YOUR TASK: Please list every line from the rows below that contains the string "second", copying each line in full.

INPUT RECORDS:
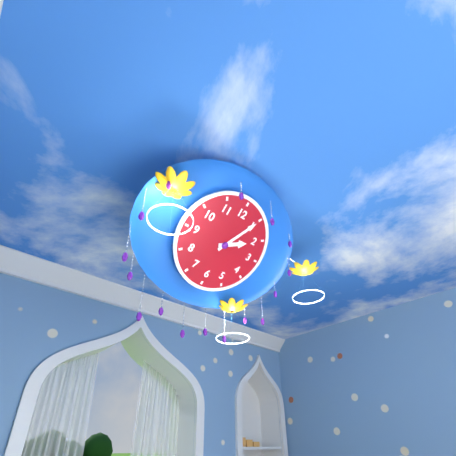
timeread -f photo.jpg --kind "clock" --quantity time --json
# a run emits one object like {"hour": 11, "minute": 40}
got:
{"hour": 2, "minute": 5}
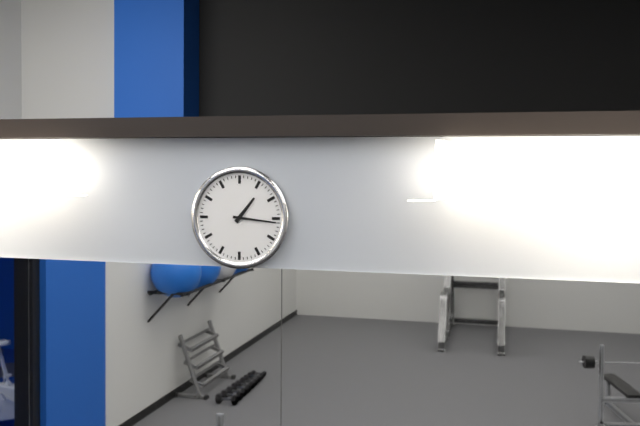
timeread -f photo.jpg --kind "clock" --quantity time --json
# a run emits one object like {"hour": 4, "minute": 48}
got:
{"hour": 1, "minute": 16}
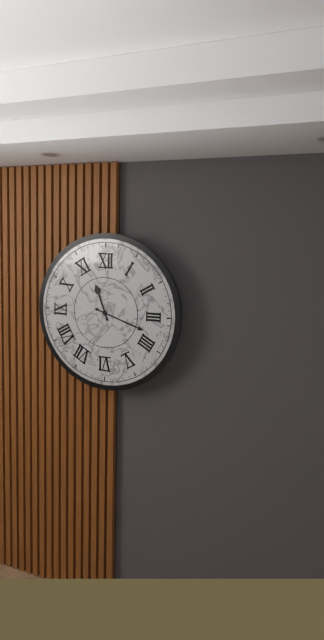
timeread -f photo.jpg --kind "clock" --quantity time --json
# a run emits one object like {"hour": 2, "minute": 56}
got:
{"hour": 11, "minute": 18}
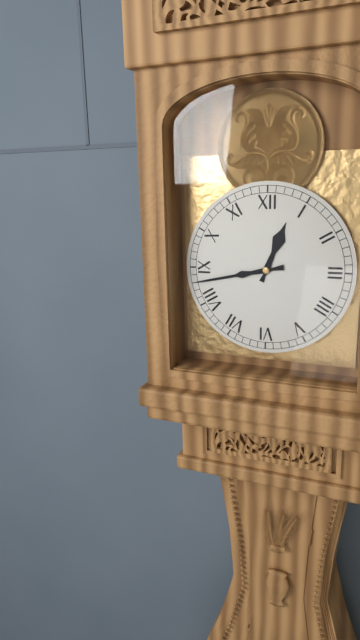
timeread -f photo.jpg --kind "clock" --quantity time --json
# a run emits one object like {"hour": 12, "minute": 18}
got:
{"hour": 12, "minute": 43}
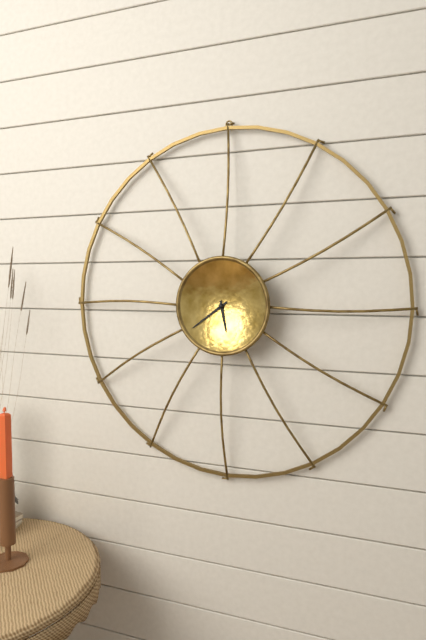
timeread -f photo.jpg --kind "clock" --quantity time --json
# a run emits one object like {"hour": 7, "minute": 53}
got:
{"hour": 5, "minute": 39}
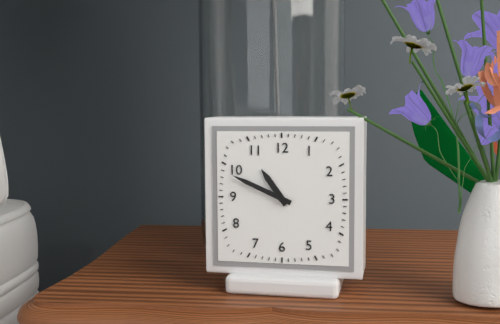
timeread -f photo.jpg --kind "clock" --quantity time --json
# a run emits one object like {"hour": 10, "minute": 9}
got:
{"hour": 10, "minute": 49}
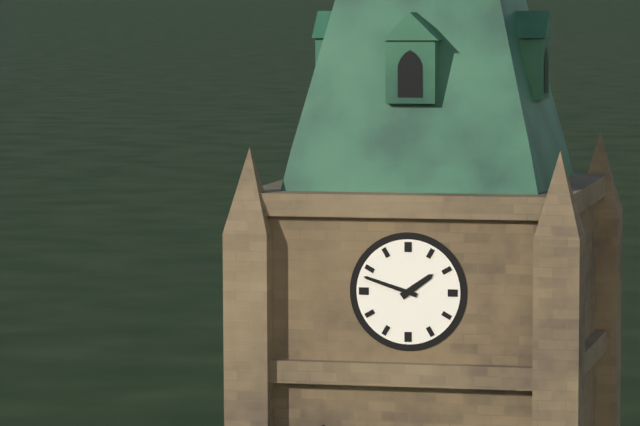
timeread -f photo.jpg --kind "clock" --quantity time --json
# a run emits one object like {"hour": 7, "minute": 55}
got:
{"hour": 1, "minute": 48}
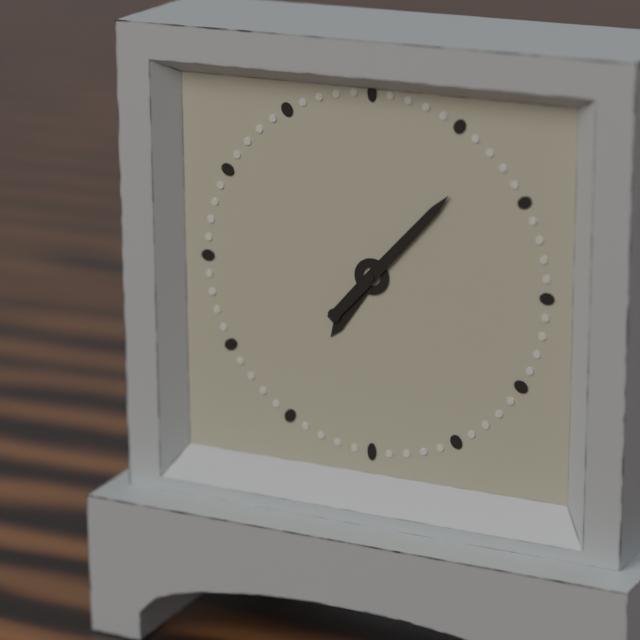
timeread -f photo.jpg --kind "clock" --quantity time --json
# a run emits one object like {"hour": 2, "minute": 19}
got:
{"hour": 7, "minute": 7}
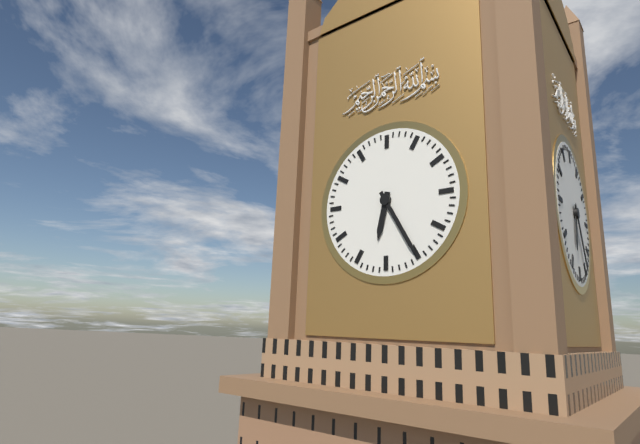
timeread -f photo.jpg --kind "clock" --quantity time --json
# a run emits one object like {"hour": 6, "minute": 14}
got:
{"hour": 6, "minute": 25}
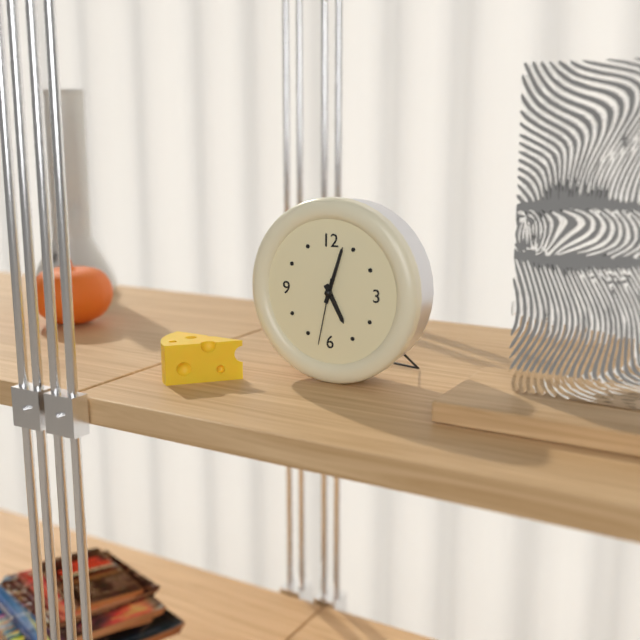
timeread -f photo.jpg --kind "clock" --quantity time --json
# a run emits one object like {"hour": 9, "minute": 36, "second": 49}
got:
{"hour": 5, "minute": 3, "second": 32}
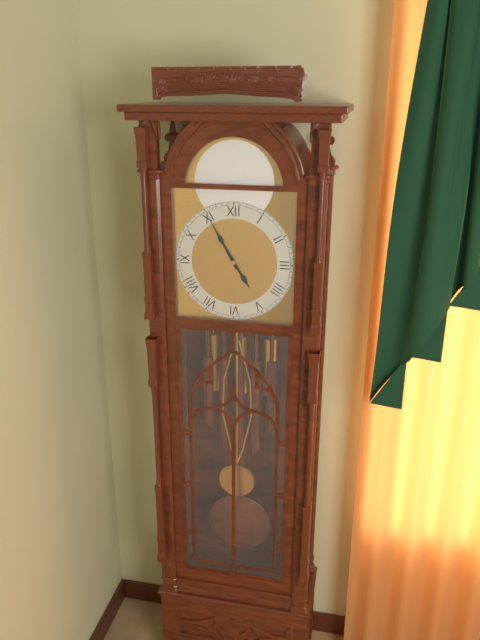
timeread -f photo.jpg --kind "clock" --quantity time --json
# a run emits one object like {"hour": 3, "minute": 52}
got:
{"hour": 4, "minute": 55}
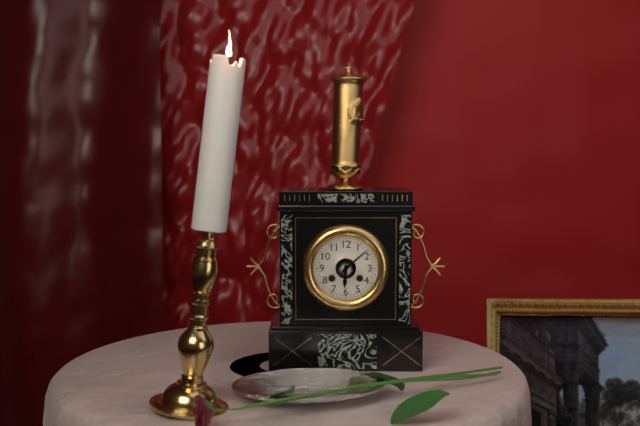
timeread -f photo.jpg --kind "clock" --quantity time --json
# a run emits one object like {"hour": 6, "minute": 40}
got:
{"hour": 6, "minute": 8}
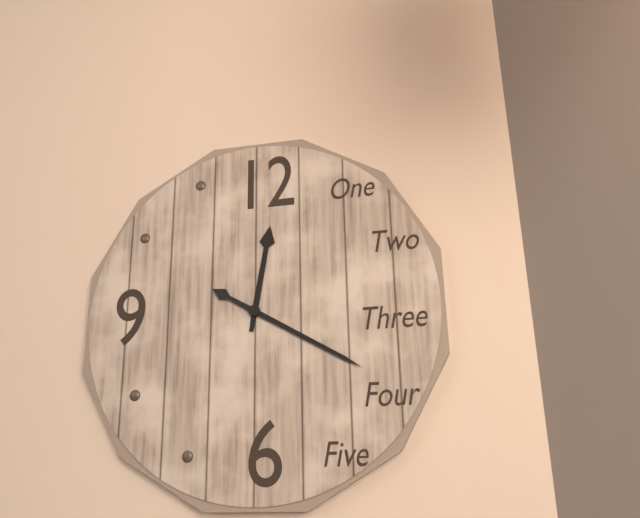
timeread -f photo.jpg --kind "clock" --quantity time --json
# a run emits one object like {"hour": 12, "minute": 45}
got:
{"hour": 12, "minute": 20}
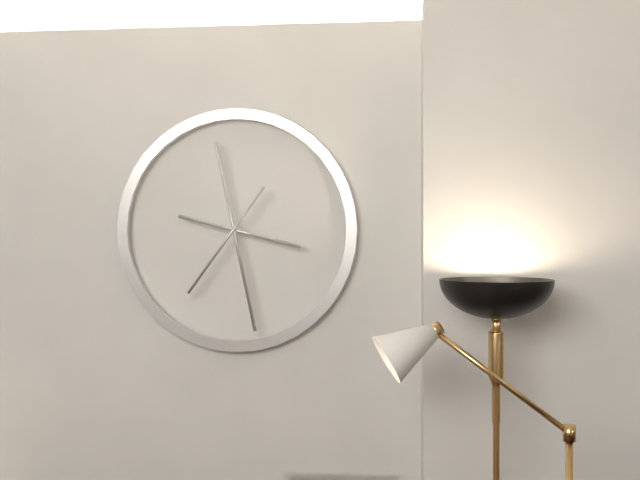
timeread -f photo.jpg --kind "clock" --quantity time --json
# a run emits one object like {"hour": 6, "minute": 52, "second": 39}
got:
{"hour": 3, "minute": 28, "second": 36}
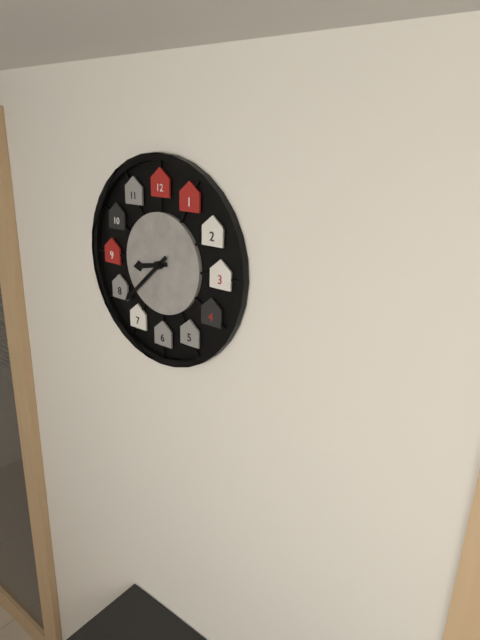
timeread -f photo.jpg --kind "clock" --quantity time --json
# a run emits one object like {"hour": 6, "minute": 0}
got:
{"hour": 8, "minute": 38}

CORRECT OUTPUT:
# a run emits one object like {"hour": 9, "minute": 36, "second": 49}
{"hour": 5, "minute": 3, "second": 32}
# a run emits one object like {"hour": 6, "minute": 52, "second": 39}
{"hour": 3, "minute": 28, "second": 36}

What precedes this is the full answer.